Before starting an exercise routine, you need to speak to your doctor for advice and guidance. Your doctor will be able to tell you if it is safe to begin certain routines. Patients with heart disease, high blood pressure, diabetes, and arthritis can see improvement with exercise hence the importance of collaborating with your medical team.

Once you receive your doctor’s approval you can begin trying out different exercises that work for you and your loved ones. There are 4 types of exercise, it is ideal to include at least one from each type.

Endurance — increases your breathing and heart rate. Improves the health of your heart, lungs, and circulatory system. Builds energy.

Includes:

  • walking
  • jogging
  • dancing
  • swimming
  • biking
  • climbing stairs/hills
  • raking, mowing

Strength — makes your muscles stronger. Seniors may need assistance with some of these exercises

Includes:

  • Lifting weights.
  • Using a resistance band.
  • Doing body-weight exercises (push-ups, sit-ups).

Balance — helps prevent falls.

Includes:

  • Standing on one foot.
  • Walking heel-to-toe.
  • Tai chi or yoga.

Flexibility — stretches your muscles, keeps you limber and more easily able to move.

Includes:

  • stretching
  • yoga

One way to incorporate more exercise into your life is to add physical activity into your daily routine.
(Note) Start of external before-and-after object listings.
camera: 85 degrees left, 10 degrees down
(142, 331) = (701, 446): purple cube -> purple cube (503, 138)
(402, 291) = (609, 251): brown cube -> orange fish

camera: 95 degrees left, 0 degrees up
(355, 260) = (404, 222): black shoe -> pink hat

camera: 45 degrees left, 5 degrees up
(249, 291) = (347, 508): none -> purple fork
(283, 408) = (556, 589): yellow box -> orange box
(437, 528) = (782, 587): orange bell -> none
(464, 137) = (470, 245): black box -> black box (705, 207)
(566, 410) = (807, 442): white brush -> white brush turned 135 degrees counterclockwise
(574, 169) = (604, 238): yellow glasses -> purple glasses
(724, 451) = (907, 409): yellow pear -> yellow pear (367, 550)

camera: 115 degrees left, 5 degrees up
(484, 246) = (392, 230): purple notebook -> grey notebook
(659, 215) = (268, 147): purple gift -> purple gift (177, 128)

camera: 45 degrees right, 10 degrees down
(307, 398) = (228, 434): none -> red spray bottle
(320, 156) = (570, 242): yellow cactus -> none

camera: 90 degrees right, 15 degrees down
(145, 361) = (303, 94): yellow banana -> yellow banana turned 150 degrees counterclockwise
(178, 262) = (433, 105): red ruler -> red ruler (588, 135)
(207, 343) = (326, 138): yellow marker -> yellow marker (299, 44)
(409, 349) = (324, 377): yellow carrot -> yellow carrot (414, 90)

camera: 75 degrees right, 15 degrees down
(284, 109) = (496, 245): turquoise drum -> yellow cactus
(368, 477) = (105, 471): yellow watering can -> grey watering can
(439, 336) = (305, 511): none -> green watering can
You can ask your loved ones to participate with you to make it more fun! Examples of working more activity into your day include:

  • Taking the stairs instead of the elevator.
  • Parking farther away from your destination.
  • Walking or biking around your neighborhood.
  • Walking your dog.
  • Working in the yard.
  • Doing chair exercises while watching TV.

Safety tips

Again, check with your doctor if you’re over 50 and aren’t used to exercising before starting an exercise routine. Other reasons to check with your doctor before starting an exercise program include:

  • Dizziness or shortness of breath.
  • Chest pain or pressure.
  • Blood clots.
  • An infection.
  • Sores that won’t heal.
  • Any joint swelling.
  • Recent surgery.
  • A hernia.

Wear loose, comfortable clothing and well-fitting, sturdy shoes. If you are not already active, begin slowly. Start with exercises that you are already comfortable doing. Starting slowly makes it less likely that you will injure yourself. Starting slowly also helps prevent soreness.

Adding exercise and physical activity into your daily routine is a great way to maintain your health and get outdoors as the weather gets nicer. Start slow and simple and you will see how beneficial activity can be.